▸ **TASK BRIEF**:
In the entries below, find the line with "Tekli İğneler" and print exactly every line from there up to and including the line with "these terms", with no other lines.

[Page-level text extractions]

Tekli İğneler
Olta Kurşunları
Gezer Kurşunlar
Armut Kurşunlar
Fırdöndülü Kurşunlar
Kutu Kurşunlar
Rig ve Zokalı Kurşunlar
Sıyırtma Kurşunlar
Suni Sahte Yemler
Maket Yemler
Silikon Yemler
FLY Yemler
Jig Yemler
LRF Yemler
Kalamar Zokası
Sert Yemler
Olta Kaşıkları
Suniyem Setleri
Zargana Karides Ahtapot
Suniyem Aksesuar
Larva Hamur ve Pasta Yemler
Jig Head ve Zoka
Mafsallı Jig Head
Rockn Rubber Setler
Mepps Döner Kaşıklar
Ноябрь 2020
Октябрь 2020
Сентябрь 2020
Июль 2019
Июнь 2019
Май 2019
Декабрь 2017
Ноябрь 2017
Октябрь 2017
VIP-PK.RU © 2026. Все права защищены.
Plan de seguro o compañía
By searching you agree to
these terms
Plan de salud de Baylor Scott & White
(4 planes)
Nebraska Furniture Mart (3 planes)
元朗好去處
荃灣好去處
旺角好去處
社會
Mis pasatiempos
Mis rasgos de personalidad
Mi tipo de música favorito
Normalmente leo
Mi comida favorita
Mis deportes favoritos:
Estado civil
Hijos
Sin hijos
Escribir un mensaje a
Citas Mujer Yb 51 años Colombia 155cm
--
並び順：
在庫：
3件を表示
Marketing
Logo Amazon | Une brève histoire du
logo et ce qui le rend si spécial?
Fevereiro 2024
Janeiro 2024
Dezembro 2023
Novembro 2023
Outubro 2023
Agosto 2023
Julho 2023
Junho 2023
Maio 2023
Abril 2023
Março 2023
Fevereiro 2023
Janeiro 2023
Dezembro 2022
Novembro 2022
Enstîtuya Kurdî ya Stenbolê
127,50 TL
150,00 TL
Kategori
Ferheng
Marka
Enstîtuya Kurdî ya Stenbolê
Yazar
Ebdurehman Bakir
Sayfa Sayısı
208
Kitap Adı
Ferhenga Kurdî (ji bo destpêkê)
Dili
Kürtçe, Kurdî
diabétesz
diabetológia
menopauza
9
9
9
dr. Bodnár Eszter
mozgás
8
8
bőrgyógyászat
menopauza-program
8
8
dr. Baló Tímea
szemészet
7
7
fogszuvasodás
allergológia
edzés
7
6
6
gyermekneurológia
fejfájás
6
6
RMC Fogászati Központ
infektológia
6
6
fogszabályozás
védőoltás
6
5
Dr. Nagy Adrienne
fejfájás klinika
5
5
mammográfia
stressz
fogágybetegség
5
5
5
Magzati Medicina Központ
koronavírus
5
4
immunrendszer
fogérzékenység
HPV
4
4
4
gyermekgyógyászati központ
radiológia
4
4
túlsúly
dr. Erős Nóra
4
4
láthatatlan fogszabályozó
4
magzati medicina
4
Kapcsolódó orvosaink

▸ **EXERCISE RESPONSE**:
Tekli İğneler
Olta Kurşunları
Gezer Kurşunlar
Armut Kurşunlar
Fırdöndülü Kurşunlar
Kutu Kurşunlar
Rig ve Zokalı Kurşunlar
Sıyırtma Kurşunlar
Suni Sahte Yemler
Maket Yemler
Silikon Yemler
FLY Yemler
Jig Yemler
LRF Yemler
Kalamar Zokası
Sert Yemler
Olta Kaşıkları
Suniyem Setleri
Zargana Karides Ahtapot
Suniyem Aksesuar
Larva Hamur ve Pasta Yemler
Jig Head ve Zoka
Mafsallı Jig Head
Rockn Rubber Setler
Mepps Döner Kaşıklar
Ноябрь 2020
Октябрь 2020
Сентябрь 2020
Июль 2019
Июнь 2019
Май 2019
Декабрь 2017
Ноябрь 2017
Октябрь 2017
VIP-PK.RU © 2026. Все права защищены.
Plan de seguro o compañía
By searching you agree to
these terms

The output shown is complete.